Nos últimos meses, postou no X que os “alarmistas” exageraram a velocidade das mudanças climáticas. Em dezembro, ele surpreendeu muitos europeus ao endossar o partido de extrema-direita alemão AfD, grupo político que se opôs à fábrica da Tesla em Berlim e negou que a mudança climática seja causada pelo homem. Ele também expressou apoio ao Reform UK, partido populista que quer descartar políticas para combater as mudanças climáticas.
Na posse de Trump, Musk fez duas vezes um gesto de levantar o braço esticado com a palma da mão voltada para baixo. Alguns disseram que o gesto se assemelhava a uma saudação nazista. Ele não comentou diretamente sobre o que pretendia, mas escreveu no X: “O ataque ‘todo mundo é Hitler’ está muito batido.”
A reação foi rápida. Na fábrica da Tesla em Berlim, ativistas projetaram ao lado do logo da Tesla uma imagem de Musk fazendo o gesto e a palavra “heil”.
Alguns proprietários dos EUA encontraram panfletos em seus carros pedindo que vendessem seus veículos. A polícia de Arcata, na Califórnia, disse que quatro motoristas da Tesla relataram mensagens ameaçadoras deixadas no para-brisa.
Dentro da Tesla, os gerentes têm enfrentado questões sobre o comportamento de Musk e seu impacto nas vendas, bem como na contratação e recrutamento, particularmente em Palo Alto, na Califórnia, onde a Tesla tem seu escritório de engenharia, de acordo com uma pessoa familiarizada com o assunto.
Jared Ottmann, que trabalhou por quase sete anos como engenheiro da cadeia de suprimentos, expressou preocupação com o gesto do braço e outros comentários polêmicos de Musk em um post no LinkedIn em janeiro.
“Eu levantei a questão internamente várias vezes, com gerentes, RH, conformidade legal, relações com investidores”, escreveu Ottmann, que é judeu. “E embora a maioria esmagadora das pessoas ofereça apoio pessoal, a Tesla como empresa permaneceu em silêncio. O silêncio de Tesla é ensurdecedor.”
Depois de se recusar a deletar o post, Ottmann foi demitido, disse seu advogado.
Thomas Temme, engenheiro de software sênior da Tesla na Alemanha, disse que Musk “agora apoia atores políticos que não apenas não se importam com a missão, mas que negam proativamente as mudanças climáticas e têm um histórico de lutar contra tudo o que a Tesla representa”.
Temme disse que se sente mais à vontade para falar publicamente do que alguns de seus colegas por causa das proteções aos trabalhadores da Alemanha.Anil Patel, que trabalhou como engenheiro na Tesla por mais de quatro anos, saiu em dezembro, dizendo aos colegas por e-mail: “Vou aproveitar minha única chance no palanque para dizer que a liderança da empresa e as ações políticas de Elon são as maiores razões pelas quais estou deixando a Tesla.
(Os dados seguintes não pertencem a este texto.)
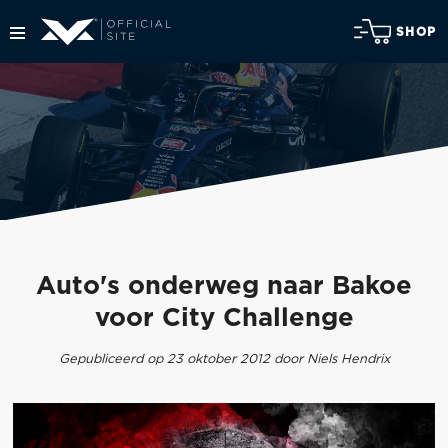
SHOP
Auto's onderweg naar Bakoe
voor City Challenge
Gepubliceerd op 23 oktober 2012 door Niels Hendrix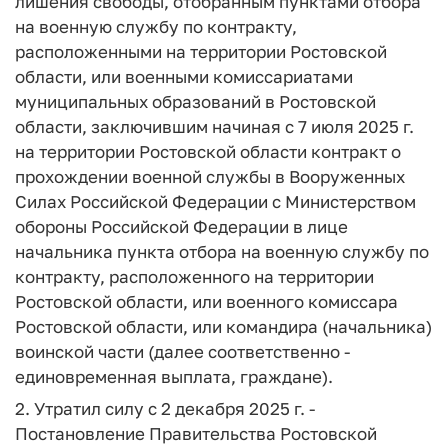
лишения свободы, отобранным пунктами отбора
на военную службу по контракту,
расположенными на территории Ростовской
области, или военными комиссариатами
муниципальных образований в Ростовской
области, заключившим начиная с 7 июля 2025 г.
на территории Ростовской области контракт о
прохождении военной службы в Вооруженных
Силах Российской Федерации с Министерством
обороны Российской Федерации в лице
начальника пункта отбора на военную службу по
контракту, расположенного на территории
Ростовской области, или военного комиссара
Ростовской области, или командира (начальника)
воинской части (далее соответственно -
единовременная выплата, граждане).
2. Утратил силу с 2 декабря 2025 г. -
Постановление Правительства Ростовской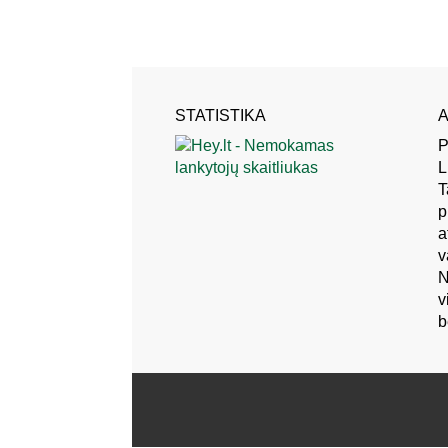
STATISTIKA
A
P
L
T
p
a
v
N
v
b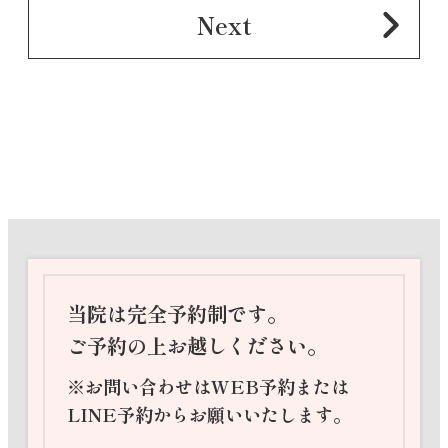
Next
当院は完全予約制です。
ご予約の上お越しください。
※お問い合わせはWEB予約または
LINE予約からお願いいたします。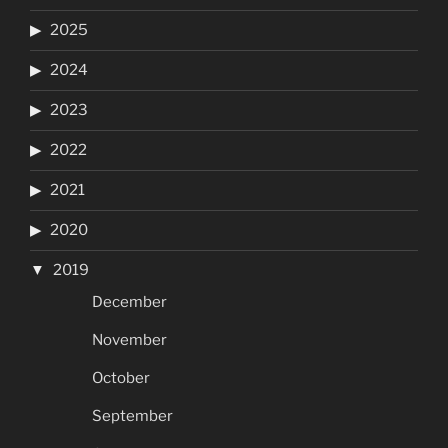
2025
2024
2023
2022
2021
2020
2019
December
November
October
September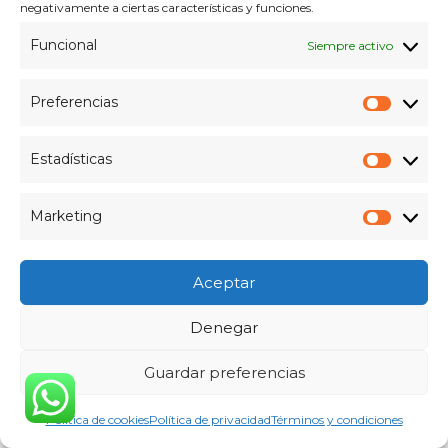
negativamente a ciertas características y funciones.
Funcional
Siempre activo
Preferencias
Prefer
Estadísticas
Estadís
Marketing
Market
Información General
Aceptar
Denegar
Comprar Kingston HyperX Fury
DDR4 2400MHz 4GB
Guardar preferencias
(HX424C15FB/4) en Gandia
REBAJADO A 39 €: Estado y
Política de cookies
Política de privacidad
Términos y condiciones
rendimiento verificado en taller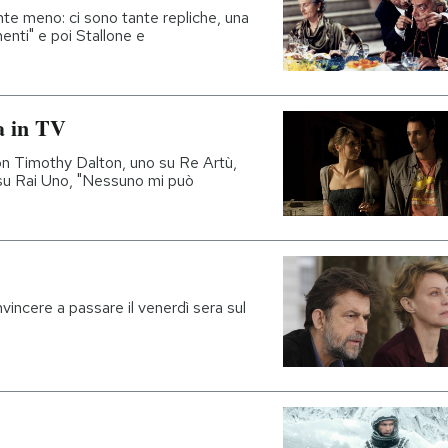
nte meno: ci sono tante repliche, una
nti" e poi Stallone e
a in TV
con Timothy Dalton, uno su Re Artù,
su Rai Uno, "Nessuno mi può
incere a passare il venerdì sera sul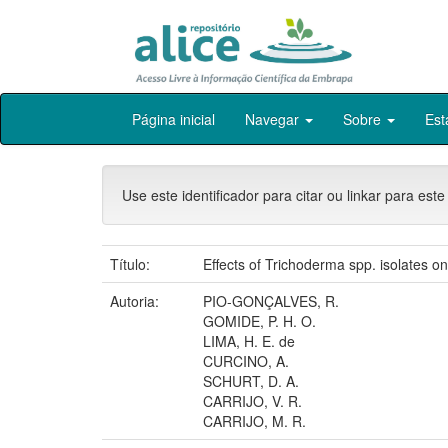
Skip
Página inicial
Navegar
Sobre
Est
navigation
Use este identificador para citar ou linkar para este
Título:
Effects of Trichoderma spp. isolates 
Autoria:
PIO-GONÇALVES, R.
GOMIDE, P. H. O.
LIMA, H. E. de
CURCINO, A.
SCHURT, D. A.
CARRIJO, V. R.
CARRIJO, M. R.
Tornou-se impossível para mim me apegar à declaração de missão climática quando temo tantos danos às pessoas e ao meio ambiente no futuro deste país.”
Alguns membros do conselho e um executivo disseram a alguns ouvintes que veem o relacionamento próximo de Musk com o presidente como positivo, dando-lhe influência sobre questões que podem beneficiar a empresa em longo prazo, de acordo com pessoas familiarizadas com as conversas.
Dois membros do conselho da Tesla e alguns executivos seniores expressaram apoio publicamente ao envolvimento político de Musk e a algumas das políticas que ele adotou.
Alguns proprietários de Tesla, no entanto, disseram que a controvérsia se tornou demais.
Bob Eckert, que se descreveu como um ex-fã de Musk, disse que seu desejo de vender seu Modelo Y 2021 vinha crescendo desde a posse de Trump. “Com o passar dos dias e semanas, percebemos que não era algo que podíamos apoiar, mesmo que perdêssemos dinheiro”, disse ele.
Eckert vendeu seu veículo em fevereiro, com uma perda financeira de US$ 3 mil, porque devia mais em parcelas do que o valor do carro, e o substituiu por um Ford Mustang Mach-E elétrico. O revendedor Ford ofereceu-lhe um financiamento sem juros e um bônus em dinheiro de US$ 1 mil por deixar a Tesla.
Larry Broughton, banqueiro aposentado de 76 anos de Houston, disse que estava assistindo ao noticiário sobre os planos de Musk para o DOGE no início de janeiro e decidiu que não queria mais os dois Cybertrucks que havia encomendado. Foi até seu escritório e cancelou sua encomenda.
“Assim que ele começou a fazer todas essas coisas que Trump queria que ele fizesse, eu decidi não tomar parte nisso”, disse Broughton. “Na verdade, possuo algumas ações da Tesla e estou pensando em vendê-las também.”